Allora, il carattere fittizio-simulatorio non è accertato autonomamente, ma è strumentale all’indagine sull’elemento psicologico dell’acquirente, con conseguente inammissibilità del quarto motivo, dove il ricorrente sembrerebbe dedurre extrapetizione nella parte in cui il giudice, a fronte di una domanda di simulazione dell’atto pubblico proposta dal N., avrebbe, invece, ritenuto la simulazione delle precedenti scritture private.

4.2.1. Inoltre, la censura è infondata nella parte in cui non ritiene sufficiente l’esistenza di un unico indizio, grave e preciso.

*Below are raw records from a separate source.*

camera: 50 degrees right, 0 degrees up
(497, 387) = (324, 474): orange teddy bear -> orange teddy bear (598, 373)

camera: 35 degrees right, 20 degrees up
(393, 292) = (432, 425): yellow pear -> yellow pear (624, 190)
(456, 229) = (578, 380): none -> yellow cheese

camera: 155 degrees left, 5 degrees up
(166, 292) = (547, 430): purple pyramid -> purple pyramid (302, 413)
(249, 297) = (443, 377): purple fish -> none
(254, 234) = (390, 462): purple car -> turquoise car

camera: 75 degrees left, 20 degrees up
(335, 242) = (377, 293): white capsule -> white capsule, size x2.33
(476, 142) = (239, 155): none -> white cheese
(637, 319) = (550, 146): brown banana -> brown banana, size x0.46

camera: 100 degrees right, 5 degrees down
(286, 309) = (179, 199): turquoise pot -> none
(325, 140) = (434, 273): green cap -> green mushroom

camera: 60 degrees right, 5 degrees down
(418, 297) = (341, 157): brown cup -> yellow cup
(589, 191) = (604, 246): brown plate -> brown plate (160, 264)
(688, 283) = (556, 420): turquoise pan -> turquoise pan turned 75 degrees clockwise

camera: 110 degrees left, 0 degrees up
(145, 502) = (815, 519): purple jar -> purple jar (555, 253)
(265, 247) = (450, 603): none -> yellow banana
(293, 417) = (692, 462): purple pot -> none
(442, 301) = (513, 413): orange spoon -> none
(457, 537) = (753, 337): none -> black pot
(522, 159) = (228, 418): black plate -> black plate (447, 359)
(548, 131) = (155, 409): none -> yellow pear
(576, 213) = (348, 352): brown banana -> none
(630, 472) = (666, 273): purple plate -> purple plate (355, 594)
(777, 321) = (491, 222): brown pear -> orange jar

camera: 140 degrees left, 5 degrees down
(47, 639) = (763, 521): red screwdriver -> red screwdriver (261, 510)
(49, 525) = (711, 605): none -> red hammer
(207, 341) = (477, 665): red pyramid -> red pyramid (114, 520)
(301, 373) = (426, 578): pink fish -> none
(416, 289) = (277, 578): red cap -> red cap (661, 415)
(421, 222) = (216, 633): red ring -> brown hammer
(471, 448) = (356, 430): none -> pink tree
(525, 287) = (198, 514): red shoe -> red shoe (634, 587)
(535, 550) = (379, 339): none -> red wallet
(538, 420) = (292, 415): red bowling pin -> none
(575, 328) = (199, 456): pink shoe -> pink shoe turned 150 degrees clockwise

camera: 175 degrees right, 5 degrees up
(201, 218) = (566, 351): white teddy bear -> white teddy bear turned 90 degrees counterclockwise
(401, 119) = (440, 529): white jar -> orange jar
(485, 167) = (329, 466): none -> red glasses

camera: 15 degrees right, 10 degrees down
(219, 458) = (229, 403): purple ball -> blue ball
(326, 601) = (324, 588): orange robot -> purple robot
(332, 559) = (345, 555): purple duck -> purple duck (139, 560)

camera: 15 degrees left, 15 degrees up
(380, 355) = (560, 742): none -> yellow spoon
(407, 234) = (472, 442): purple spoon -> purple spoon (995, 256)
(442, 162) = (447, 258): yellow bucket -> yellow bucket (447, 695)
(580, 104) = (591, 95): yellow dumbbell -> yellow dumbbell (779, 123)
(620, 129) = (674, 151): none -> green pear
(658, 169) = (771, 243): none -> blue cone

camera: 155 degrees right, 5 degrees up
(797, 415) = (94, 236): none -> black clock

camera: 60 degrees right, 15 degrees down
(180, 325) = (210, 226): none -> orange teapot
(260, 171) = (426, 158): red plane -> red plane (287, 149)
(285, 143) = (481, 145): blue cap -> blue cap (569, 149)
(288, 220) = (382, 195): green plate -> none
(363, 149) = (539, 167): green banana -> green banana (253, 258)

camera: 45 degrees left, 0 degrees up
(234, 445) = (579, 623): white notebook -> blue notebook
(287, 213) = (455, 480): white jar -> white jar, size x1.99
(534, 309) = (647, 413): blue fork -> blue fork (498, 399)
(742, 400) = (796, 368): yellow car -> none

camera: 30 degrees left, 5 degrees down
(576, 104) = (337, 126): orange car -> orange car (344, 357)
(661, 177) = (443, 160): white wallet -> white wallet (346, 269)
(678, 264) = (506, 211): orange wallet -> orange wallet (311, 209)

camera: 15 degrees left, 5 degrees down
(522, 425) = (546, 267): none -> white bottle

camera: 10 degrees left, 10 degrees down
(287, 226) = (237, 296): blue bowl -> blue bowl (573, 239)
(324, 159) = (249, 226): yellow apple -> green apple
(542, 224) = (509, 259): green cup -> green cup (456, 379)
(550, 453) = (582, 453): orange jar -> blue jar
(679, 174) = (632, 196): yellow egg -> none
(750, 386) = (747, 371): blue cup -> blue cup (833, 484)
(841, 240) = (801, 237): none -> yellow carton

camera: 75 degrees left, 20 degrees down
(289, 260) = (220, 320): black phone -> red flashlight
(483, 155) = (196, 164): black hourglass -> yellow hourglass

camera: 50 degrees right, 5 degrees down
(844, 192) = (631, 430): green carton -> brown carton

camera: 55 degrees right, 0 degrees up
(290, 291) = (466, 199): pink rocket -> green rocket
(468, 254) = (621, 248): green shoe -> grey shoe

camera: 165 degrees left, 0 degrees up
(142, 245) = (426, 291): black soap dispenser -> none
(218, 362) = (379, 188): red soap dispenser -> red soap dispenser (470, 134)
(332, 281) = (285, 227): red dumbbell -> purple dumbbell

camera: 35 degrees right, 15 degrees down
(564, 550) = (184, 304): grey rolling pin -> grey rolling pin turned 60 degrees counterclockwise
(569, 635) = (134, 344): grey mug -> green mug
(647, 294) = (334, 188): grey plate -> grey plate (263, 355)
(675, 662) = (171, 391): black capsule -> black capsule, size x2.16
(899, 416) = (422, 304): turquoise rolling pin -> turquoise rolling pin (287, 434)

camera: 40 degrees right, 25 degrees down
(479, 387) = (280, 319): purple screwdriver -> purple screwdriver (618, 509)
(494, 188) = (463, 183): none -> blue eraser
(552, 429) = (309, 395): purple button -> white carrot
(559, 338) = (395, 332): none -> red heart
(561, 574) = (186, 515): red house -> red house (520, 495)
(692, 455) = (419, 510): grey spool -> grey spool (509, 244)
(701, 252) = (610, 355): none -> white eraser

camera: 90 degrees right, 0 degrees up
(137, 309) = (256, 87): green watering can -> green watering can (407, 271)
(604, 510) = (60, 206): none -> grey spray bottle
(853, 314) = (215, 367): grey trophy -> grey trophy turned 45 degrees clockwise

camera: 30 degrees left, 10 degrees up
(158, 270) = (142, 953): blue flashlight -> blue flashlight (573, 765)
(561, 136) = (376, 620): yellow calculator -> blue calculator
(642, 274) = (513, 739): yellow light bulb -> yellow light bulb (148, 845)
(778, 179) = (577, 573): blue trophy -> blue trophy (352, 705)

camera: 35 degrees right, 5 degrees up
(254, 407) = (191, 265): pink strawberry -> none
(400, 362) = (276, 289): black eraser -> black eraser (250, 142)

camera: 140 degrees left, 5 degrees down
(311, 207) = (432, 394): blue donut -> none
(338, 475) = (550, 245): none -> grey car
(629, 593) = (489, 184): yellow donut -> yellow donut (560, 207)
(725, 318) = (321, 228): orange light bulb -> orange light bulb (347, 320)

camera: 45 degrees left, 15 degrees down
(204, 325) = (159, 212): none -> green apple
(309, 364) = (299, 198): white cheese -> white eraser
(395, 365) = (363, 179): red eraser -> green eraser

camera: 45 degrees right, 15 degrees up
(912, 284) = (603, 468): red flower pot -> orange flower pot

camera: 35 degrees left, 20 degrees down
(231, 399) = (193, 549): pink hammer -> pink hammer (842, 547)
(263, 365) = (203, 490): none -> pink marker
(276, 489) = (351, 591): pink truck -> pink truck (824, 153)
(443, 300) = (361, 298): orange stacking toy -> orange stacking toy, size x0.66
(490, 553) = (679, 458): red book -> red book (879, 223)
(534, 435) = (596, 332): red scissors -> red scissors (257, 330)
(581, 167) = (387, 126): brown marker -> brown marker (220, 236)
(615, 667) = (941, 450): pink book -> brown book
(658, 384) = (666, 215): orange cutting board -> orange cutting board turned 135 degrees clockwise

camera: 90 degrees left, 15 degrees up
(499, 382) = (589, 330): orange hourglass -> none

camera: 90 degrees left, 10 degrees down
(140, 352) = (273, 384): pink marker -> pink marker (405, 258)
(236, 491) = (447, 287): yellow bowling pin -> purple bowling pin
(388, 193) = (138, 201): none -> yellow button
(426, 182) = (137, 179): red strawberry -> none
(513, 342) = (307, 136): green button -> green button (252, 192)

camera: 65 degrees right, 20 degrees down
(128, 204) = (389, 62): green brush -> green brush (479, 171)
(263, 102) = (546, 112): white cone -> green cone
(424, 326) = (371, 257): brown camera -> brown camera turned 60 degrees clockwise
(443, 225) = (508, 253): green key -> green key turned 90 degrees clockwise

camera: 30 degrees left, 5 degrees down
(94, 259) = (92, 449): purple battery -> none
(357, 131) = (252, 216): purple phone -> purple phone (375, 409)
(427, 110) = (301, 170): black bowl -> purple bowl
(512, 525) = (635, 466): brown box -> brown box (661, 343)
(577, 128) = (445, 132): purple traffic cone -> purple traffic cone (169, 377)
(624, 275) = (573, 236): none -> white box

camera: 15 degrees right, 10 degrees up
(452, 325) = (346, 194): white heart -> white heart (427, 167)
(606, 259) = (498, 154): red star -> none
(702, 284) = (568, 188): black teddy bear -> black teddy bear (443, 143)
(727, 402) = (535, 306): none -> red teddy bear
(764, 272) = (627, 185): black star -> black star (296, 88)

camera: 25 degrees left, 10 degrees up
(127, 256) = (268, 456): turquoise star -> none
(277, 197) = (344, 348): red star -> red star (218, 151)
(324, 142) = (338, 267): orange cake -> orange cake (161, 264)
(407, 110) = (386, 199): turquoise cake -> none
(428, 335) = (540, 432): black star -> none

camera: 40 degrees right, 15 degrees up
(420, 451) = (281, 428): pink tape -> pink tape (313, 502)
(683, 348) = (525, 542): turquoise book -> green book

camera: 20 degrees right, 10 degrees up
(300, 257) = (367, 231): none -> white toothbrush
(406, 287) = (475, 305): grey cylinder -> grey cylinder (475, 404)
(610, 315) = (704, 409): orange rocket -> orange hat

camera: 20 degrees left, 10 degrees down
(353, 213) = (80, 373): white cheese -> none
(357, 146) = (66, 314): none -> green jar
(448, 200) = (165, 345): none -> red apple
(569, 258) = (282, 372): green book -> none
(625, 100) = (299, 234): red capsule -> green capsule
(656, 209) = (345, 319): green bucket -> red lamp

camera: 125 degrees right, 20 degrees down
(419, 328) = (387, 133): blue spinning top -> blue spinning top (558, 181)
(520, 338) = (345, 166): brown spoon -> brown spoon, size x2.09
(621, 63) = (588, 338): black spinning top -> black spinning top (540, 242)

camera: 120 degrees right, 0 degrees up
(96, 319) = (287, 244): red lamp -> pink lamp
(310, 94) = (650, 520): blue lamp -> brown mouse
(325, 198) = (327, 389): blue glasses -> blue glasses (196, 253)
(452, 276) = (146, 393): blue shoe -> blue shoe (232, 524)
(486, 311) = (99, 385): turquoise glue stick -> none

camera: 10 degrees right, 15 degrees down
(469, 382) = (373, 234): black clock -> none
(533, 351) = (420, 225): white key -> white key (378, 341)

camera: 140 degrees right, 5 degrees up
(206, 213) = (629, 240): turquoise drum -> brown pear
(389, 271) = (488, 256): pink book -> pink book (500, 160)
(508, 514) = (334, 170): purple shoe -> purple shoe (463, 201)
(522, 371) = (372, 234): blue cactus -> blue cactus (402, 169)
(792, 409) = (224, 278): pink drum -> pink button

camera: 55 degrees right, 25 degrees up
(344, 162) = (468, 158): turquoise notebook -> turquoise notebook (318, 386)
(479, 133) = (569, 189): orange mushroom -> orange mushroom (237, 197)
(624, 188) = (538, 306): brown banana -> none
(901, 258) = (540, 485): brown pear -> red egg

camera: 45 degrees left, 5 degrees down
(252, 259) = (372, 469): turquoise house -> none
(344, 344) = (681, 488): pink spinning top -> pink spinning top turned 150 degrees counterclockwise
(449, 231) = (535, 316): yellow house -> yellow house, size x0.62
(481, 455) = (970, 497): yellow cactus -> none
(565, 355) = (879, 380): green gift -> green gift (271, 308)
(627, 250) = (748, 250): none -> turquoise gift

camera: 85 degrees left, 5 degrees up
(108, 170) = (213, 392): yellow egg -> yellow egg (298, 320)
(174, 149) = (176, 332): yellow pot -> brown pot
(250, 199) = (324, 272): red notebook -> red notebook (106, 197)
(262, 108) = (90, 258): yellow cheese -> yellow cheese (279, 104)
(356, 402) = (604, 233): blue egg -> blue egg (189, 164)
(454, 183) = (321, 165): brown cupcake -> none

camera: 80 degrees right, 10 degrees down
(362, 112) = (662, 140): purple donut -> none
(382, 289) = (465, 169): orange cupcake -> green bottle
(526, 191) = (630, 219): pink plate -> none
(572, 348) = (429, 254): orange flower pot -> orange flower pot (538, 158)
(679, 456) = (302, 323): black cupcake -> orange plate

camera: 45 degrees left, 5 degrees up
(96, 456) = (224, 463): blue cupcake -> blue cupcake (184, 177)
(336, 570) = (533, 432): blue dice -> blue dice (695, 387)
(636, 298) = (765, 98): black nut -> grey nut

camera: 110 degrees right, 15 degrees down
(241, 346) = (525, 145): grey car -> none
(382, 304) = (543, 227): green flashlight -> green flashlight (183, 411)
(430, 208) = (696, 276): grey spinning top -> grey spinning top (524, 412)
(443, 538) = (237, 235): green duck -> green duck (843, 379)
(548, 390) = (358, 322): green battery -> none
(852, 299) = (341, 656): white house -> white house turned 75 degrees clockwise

La giurisprudenza di legittimità, infatti, è univoca nel senso che:

la prova in ordine alla consapevolezza dell’evento dannoso da parte del terzo contraente può essere fornita anche a mezzo di presunzioni (Cass. 15 febbraio 2011, n. 3676); l’apprezzamento delle presunzioni è devoluto al giudice di merito ed è incensurabile in sede di legittimità in presenza di congrua motivazione (Cass. 7 ottobre 2008, n. n. 24757; il convincimento del giudice in ordine al raggiungimento della prova di un fatto può fondarsi anche su una sola presunzione semplice, purchè sia grave e precisa, in quanto il requisito della concordanza ricorre solo nel caso di concorso tra più circostanze presuntive (Cass. 8 aprile 2009, n. 8484); il convincimento del giudice può ben fondarsi anche su una presunzione che sia in contrasto con altre prove acquisite, qualora la stessa sia ritenuta di tale precisione e gravità da rendere inattendibili gli elementi di giudizio ad essa contrari. Nè occorre che tra il fatto noto e quello ignoto sussista un legame di assoluta ed esclusiva necessità causale, essendo sufficiente che il fatto da provare sia desumibile dal fatto noto come conseguenza ragionevolmente possibile, secondo un criterio di normalità, cioè che il rapporto di dipendenza logica tra il fatto noto e quello ignoto sia accertato alla stregua di canoni di probabilità, con riferimento ad una connessione possibile e verosimile di accadimenti, la cui sequenza e ricorrenza possano verificarsi secondo regole di esperienza (Cass. 1 agosto 2007, n. 16993). La Corte di merito ha fatto applicazione di questi principi desumendo ragionevolmente e secondo criteri di normalità dal carattere fittizio delle scritture private antecedenti, sul quale si è dettagliatamente soffermata, la consapevolezza in capo all’acquirente del pregiudizio economico dei creditori.
P.Q.M.

LA CORTE DI CASSAZIONE Rigetta il ricorso e condanna la Curatela del fallimento di B. A. al pagamento, in favore di N.D., delle spese processuali del giudizio di cassazione, che liquida in Euro 1.700,00, di cui Euro 200,00 per spese, oltre alle spese generali ed agli accessori di legge.

Testo non ufficiale. La sola stampa del bollettino ufficiale ha carattere legale.